» **The request**
Set each record down exactly, excluding all images.

» **Records for this exercise**
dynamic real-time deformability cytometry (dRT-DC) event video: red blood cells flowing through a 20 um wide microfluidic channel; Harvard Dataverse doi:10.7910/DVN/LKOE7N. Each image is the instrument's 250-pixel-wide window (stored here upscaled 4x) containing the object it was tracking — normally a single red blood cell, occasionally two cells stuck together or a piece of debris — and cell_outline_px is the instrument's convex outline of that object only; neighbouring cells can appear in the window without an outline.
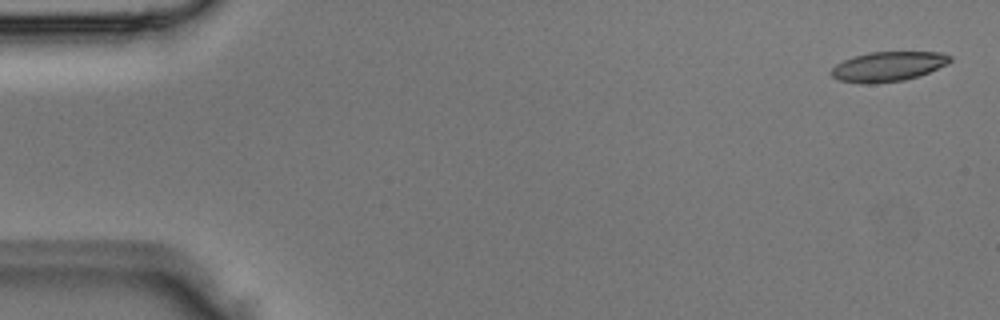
{"species": "Egyptian fruit bat (a non-hibernating species)", "species_latin": "Rousettus aegyptiacus", "temperature_condition": "room temperature", "stored_images_in_passage": 4, "camera_frame_rate_fps": 3000, "um_per_image_px": 0.085, "animal": {"sex": "male"}, "frame": {"image": 1, "passage_image": 1, "time_ms": 0.0, "image_size_px": [1000, 320], "cell_outline_px": [[952, 60], [948, 64], [928, 72], [904, 80], [872, 84], [860, 84], [836, 80], [828, 72], [836, 64], [844, 60], [868, 52], [940, 52], [952, 56]], "centroid_in_image_um": [75.45, 5.66], "position_along_channel_um": 9.6, "area_um2": 20.69}}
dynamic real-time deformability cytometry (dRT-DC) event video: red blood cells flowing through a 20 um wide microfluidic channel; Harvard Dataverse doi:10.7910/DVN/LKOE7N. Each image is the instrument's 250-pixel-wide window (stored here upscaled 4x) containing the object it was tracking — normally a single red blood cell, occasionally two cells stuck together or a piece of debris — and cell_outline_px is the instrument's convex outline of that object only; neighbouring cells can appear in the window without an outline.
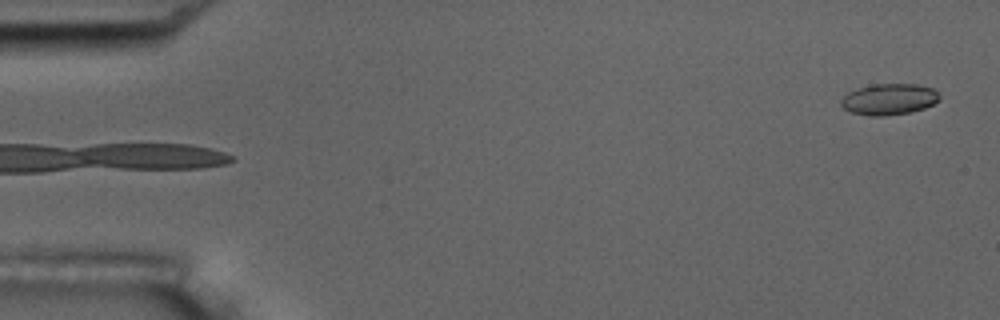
{"species": "common noctule bat (a hibernating species)", "species_latin": "Nyctalus noctula", "temperature_condition": "room temperature", "stored_images_in_passage": 4, "camera_frame_rate_fps": 3000, "um_per_image_px": 0.085, "animal": {"sex": "male", "body_mass_g": 17.5, "forearm_length_mm": 52.3}, "frame": {"image": 1, "passage_image": 4, "time_ms": 3.333, "image_size_px": [1000, 320], "cell_outline_px": [[940, 100], [924, 108], [912, 112], [884, 116], [868, 116], [852, 112], [844, 108], [840, 104], [840, 100], [848, 92], [872, 84], [916, 84], [932, 88], [940, 96]], "centroid_in_image_um": [75.57, 8.44], "position_along_channel_um": 9.4, "area_um2": 17.86}}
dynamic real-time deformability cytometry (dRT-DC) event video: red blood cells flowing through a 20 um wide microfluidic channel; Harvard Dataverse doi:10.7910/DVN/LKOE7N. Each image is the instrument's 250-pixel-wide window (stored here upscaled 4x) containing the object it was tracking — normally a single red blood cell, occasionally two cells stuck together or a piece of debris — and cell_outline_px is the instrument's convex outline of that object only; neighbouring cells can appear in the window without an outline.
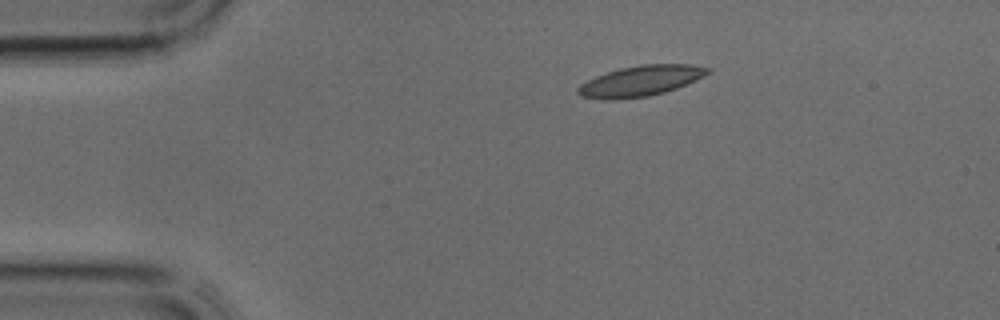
{"species": "common noctule bat (a hibernating species)", "species_latin": "Nyctalus noctula", "temperature_condition": "cold", "stored_images_in_passage": 26, "camera_frame_rate_fps": 3000, "um_per_image_px": 0.085, "animal": {"sex": "male", "body_mass_g": 17.9, "forearm_length_mm": 54.2}, "frame": {"image": 1, "passage_image": 1, "time_ms": 0.0, "image_size_px": [1000, 320], "cell_outline_px": [[712, 72], [696, 80], [676, 88], [664, 92], [648, 96], [616, 100], [608, 100], [580, 96], [576, 92], [576, 88], [580, 84], [596, 76], [620, 68], [644, 64], [688, 64], [712, 68]], "centroid_in_image_um": [54.45, 6.88], "position_along_channel_um": 30.5, "area_um2": 23.12}}
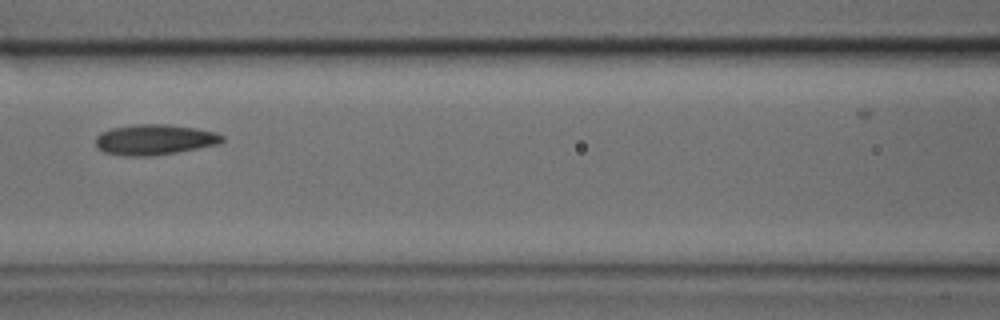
{"frame": {"image": 2, "passage_image": 11, "time_ms": 3.333, "image_size_px": [1000, 320], "cell_outline_px": [[224, 140], [220, 144], [176, 152], [152, 156], [124, 156], [104, 152], [96, 148], [96, 136], [100, 132], [112, 128], [136, 124], [168, 124], [196, 128], [216, 132], [224, 136]], "centroid_in_image_um": [13.13, 11.87], "position_along_channel_um": 153.5, "area_um2": 22.66}}
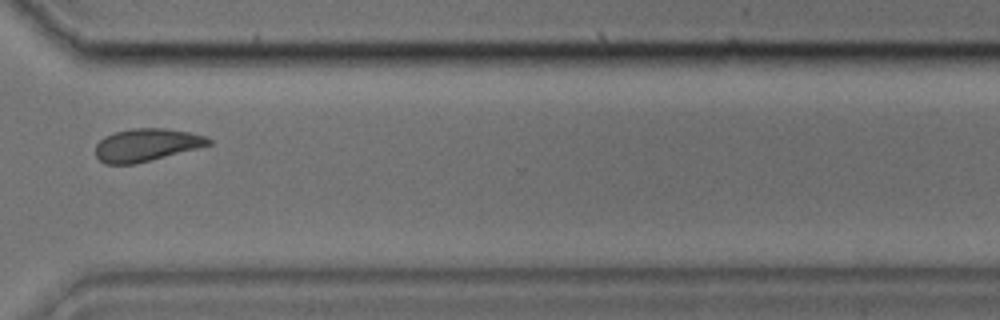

» **The output**
dynamic real-time deformability cytometry (dRT-DC) event video: red blood cells flowing through a 20 um wide microfluidic channel; Harvard Dataverse doi:10.7910/DVN/LKOE7N. Each image is the instrument's 250-pixel-wide window (stored here upscaled 4x) containing the object it was tracking — normally a single red blood cell, occasionally two cells stuck together or a piece of debris — and cell_outline_px is the instrument's convex outline of that object only; neighbouring cells can appear in the window without an outline.
{"species": "Egyptian fruit bat (a non-hibernating species)", "species_latin": "Rousettus aegyptiacus", "temperature_condition": "room temperature", "stored_images_in_passage": 4, "camera_frame_rate_fps": 3000, "um_per_image_px": 0.085, "animal": {"sex": "male"}, "frame": {"image": 1, "passage_image": 1, "time_ms": 0.0, "image_size_px": [1000, 320], "cell_outline_px": [[952, 60], [948, 64], [928, 72], [904, 80], [872, 84], [860, 84], [836, 80], [828, 72], [836, 64], [844, 60], [868, 52], [940, 52], [952, 56]], "centroid_in_image_um": [75.45, 5.66], "position_along_channel_um": 9.6, "area_um2": 20.69}}
dynamic real-time deformability cytometry (dRT-DC) event video: red blood cells flowing through a 20 um wide microfluidic channel; Harvard Dataverse doi:10.7910/DVN/LKOE7N. Each image is the instrument's 250-pixel-wide window (stored here upscaled 4x) containing the object it was tracking — normally a single red blood cell, occasionally two cells stuck together or a piece of debris — and cell_outline_px is the instrument's convex outline of that object only; neighbouring cells can appear in the window without an outline.
{"species": "common noctule bat (a hibernating species)", "species_latin": "Nyctalus noctula", "temperature_condition": "room temperature", "stored_images_in_passage": 4, "camera_frame_rate_fps": 3000, "um_per_image_px": 0.085, "animal": {"sex": "male", "body_mass_g": 17.5, "forearm_length_mm": 52.3}, "frame": {"image": 1, "passage_image": 4, "time_ms": 3.333, "image_size_px": [1000, 320], "cell_outline_px": [[940, 100], [924, 108], [912, 112], [884, 116], [868, 116], [852, 112], [844, 108], [840, 104], [840, 100], [848, 92], [872, 84], [916, 84], [932, 88], [940, 96]], "centroid_in_image_um": [75.57, 8.44], "position_along_channel_um": 9.4, "area_um2": 17.86}}
dynamic real-time deformability cytometry (dRT-DC) event video: red blood cells flowing through a 20 um wide microfluidic channel; Harvard Dataverse doi:10.7910/DVN/LKOE7N. Each image is the instrument's 250-pixel-wide window (stored here upscaled 4x) containing the object it was tracking — normally a single red blood cell, occasionally two cells stuck together or a piece of debris — and cell_outline_px is the instrument's convex outline of that object only; neighbouring cells can appear in the window without an outline.
{"species": "common noctule bat (a hibernating species)", "species_latin": "Nyctalus noctula", "temperature_condition": "cold", "stored_images_in_passage": 26, "camera_frame_rate_fps": 3000, "um_per_image_px": 0.085, "animal": {"sex": "male", "body_mass_g": 17.9, "forearm_length_mm": 54.2}, "frame": {"image": 1, "passage_image": 1, "time_ms": 0.0, "image_size_px": [1000, 320], "cell_outline_px": [[712, 72], [696, 80], [676, 88], [664, 92], [648, 96], [616, 100], [608, 100], [580, 96], [576, 92], [576, 88], [580, 84], [596, 76], [620, 68], [644, 64], [688, 64], [712, 68]], "centroid_in_image_um": [54.45, 6.88], "position_along_channel_um": 30.5, "area_um2": 23.12}}
{"frame": {"image": 2, "passage_image": 11, "time_ms": 3.333, "image_size_px": [1000, 320], "cell_outline_px": [[224, 140], [220, 144], [176, 152], [152, 156], [124, 156], [104, 152], [96, 148], [96, 136], [100, 132], [112, 128], [136, 124], [168, 124], [196, 128], [216, 132], [224, 136]], "centroid_in_image_um": [13.13, 11.87], "position_along_channel_um": 153.5, "area_um2": 22.66}}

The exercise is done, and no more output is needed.